:: Material for the task ::

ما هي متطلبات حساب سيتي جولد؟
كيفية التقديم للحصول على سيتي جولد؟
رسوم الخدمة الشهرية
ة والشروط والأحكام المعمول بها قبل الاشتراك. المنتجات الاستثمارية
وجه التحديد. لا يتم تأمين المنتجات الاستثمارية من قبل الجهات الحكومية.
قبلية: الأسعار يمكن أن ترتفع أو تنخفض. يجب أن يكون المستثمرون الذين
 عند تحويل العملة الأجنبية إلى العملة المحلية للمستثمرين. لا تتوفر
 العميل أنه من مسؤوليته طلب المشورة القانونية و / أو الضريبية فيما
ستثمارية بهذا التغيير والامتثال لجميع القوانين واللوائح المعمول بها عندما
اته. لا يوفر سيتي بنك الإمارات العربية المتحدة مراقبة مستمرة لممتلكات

:::

* Task statement *
Would you copy, unchanged, the stretch of the records above that begins at the line containing "رسوم الخدمة الشهرية" and ends at the line containing "عند تحويل العملة", and only that?

* Output for this task *
رسوم الخدمة الشهرية
ة والشروط والأحكام المعمول بها قبل الاشتراك. المنتجات الاستثمارية
وجه التحديد. لا يتم تأمين المنتجات الاستثمارية من قبل الجهات الحكومية.
قبلية: الأسعار يمكن أن ترتفع أو تنخفض. يجب أن يكون المستثمرون الذين
 عند تحويل العملة الأجنبية إلى العملة المحلية للمستثمرين. لا تتوفر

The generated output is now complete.